**Tasks to perform**
A - Rewrite the part of the commit text starting at "Signed-off-by: Nadav Har'El" and ending at "(LicenseRef-ScyllaDB-Source-Available-1.0 and Apache-2.0)", changing "Modified by" to "Changed by".
B - Transcribe the week view entries word for word, starting at the beginning of the entries and ending at the line that contains "5 PM lines.".

start Given text

Files
scylladb/cql3/statements/update_statement.cc
Nadav Har'El c87d6407ed cql3: Replace SCYLLA_ASSERT by throwing_assert
In this patch we replace every single use of SCYLLA_ASSERT() in the cql3/
directory by throwing_assert().

The problem with SCYLLA_ASSERT() is that when it fails, it crashes Scylla.
This is almost always a bad idea (see #7871 discussing why), but it's even
riskier in front-end code like cql3/: In front-end code, there is a risk
that due to a bug in our code, a specific user request can cause Scylla
to crash. A malicious user can send this query to all nodes and crash
the entire cluster. When the user is not malicious, it causes a small
problem (a failing request) to become a much worse crash - and worse,
the user has no idea which request is causing this crash and the crash
will repeat if the same request is tried again.

All of this is solved by using the new throwing_assert(), which is the
same as SCYLLA_ASSERT() but throws an exception (using on_internal_error())
instead of crashing. The exception will prevent the code path with the
invalid assumption from continuing, but will result in only the current
user request being aborted, with a clear error message reporting the
internal server error due to an assertion failure.

I reviewed all the changes that I did in this patch to check that (to the
best of my understanding) none of the assertions in cql3/ involve the
sort of serious corruption that might require crashing the Scylla node
entirely.

throwing_assert() also improves logging of assertion failures compared
to the original SCYLLA_ASSERT() - SCYLLA_ASSERT() printed a message to
stderr which in many installations is lost, whereas throwing_assert()
uses Scylla's standard logger, and also includes a backtrace in the
log message.

Fixes #13970 (Exorcise assertions from CQL code paths)
Refs #7871 (Exorcise assertions from Scylla)

Signed-off-by: Nadav Har'El <nyh@scylladb.com>
2026-03-11 09:41:20 +02:00

508 lines
21 KiB
C++

/*
* Copyright (C) 2015-present ScyllaDB
*
* Modified by ScyllaDB
*/
/*
* SPDX-License-Identifier: (LicenseRef-ScyllaDB-Source-Available-1.0 and Apache-2.0)
*/
#include "utils/assert.hh"

end Given text
start Supplied information

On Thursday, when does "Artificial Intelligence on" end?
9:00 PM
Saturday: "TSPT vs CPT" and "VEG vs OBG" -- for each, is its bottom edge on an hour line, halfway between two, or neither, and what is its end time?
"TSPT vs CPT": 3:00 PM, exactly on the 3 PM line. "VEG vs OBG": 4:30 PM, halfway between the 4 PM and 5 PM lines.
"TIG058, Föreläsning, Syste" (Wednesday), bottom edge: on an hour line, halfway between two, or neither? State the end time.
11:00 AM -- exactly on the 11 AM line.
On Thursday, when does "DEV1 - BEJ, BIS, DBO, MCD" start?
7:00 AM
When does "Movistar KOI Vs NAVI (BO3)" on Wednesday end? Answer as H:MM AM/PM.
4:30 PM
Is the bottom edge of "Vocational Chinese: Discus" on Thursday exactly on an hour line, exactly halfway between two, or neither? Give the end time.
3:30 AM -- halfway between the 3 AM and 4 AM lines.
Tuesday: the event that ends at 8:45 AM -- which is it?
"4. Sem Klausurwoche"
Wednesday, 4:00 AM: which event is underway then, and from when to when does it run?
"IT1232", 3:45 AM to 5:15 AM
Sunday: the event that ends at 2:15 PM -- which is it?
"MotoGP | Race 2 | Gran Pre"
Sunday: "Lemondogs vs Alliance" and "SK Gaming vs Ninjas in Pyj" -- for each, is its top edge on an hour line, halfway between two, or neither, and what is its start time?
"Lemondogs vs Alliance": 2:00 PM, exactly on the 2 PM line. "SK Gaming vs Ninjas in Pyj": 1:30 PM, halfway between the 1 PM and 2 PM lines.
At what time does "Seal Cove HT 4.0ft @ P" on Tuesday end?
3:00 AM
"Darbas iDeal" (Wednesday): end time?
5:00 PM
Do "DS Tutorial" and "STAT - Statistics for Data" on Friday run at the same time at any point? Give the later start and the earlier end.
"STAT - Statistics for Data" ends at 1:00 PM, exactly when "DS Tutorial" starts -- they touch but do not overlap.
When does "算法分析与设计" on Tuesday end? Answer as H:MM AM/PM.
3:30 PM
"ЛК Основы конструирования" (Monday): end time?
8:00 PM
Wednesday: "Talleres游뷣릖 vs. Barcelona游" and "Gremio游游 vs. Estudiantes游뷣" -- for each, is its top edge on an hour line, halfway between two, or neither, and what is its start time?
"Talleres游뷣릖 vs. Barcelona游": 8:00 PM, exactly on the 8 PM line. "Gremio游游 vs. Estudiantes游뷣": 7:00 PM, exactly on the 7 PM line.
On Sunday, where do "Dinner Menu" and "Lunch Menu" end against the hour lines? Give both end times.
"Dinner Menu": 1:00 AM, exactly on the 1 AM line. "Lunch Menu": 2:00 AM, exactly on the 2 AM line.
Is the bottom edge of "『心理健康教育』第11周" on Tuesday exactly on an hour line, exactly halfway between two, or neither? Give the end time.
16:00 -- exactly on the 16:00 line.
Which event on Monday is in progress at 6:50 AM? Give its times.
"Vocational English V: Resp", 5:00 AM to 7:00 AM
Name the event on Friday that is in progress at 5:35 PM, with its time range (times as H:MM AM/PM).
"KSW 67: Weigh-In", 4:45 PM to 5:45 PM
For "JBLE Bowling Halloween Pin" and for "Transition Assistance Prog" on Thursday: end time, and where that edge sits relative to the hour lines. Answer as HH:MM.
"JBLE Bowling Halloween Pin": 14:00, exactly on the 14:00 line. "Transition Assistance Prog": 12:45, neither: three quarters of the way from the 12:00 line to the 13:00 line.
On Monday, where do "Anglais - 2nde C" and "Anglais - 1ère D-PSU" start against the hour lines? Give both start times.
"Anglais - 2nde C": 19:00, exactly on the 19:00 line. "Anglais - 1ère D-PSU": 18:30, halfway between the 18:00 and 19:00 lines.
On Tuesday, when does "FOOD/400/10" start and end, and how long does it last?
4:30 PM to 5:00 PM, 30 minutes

end Supplied information

**Task responses**
A -
Signed-off-by: Nadav Har'El <nyh@scylladb.com>
2026-03-11 09:41:20 +02:00

508 lines
21 KiB
C++

/*
* Copyright (C) 2015-present ScyllaDB
*
* Changed by ScyllaDB
*/
/*
* SPDX-License-Identifier: (LicenseRef-ScyllaDB-Source-Available-1.0 and Apache-2.0)

B -
On Thursday, when does "Artificial Intelligence on" end?
9:00 PM
Saturday: "TSPT vs CPT" and "VEG vs OBG" -- for each, is its bottom edge on an hour line, halfway between two, or neither, and what is its end time?
"TSPT vs CPT": 3:00 PM, exactly on the 3 PM line. "VEG vs OBG": 4:30 PM, halfway between the 4 PM and 5 PM lines.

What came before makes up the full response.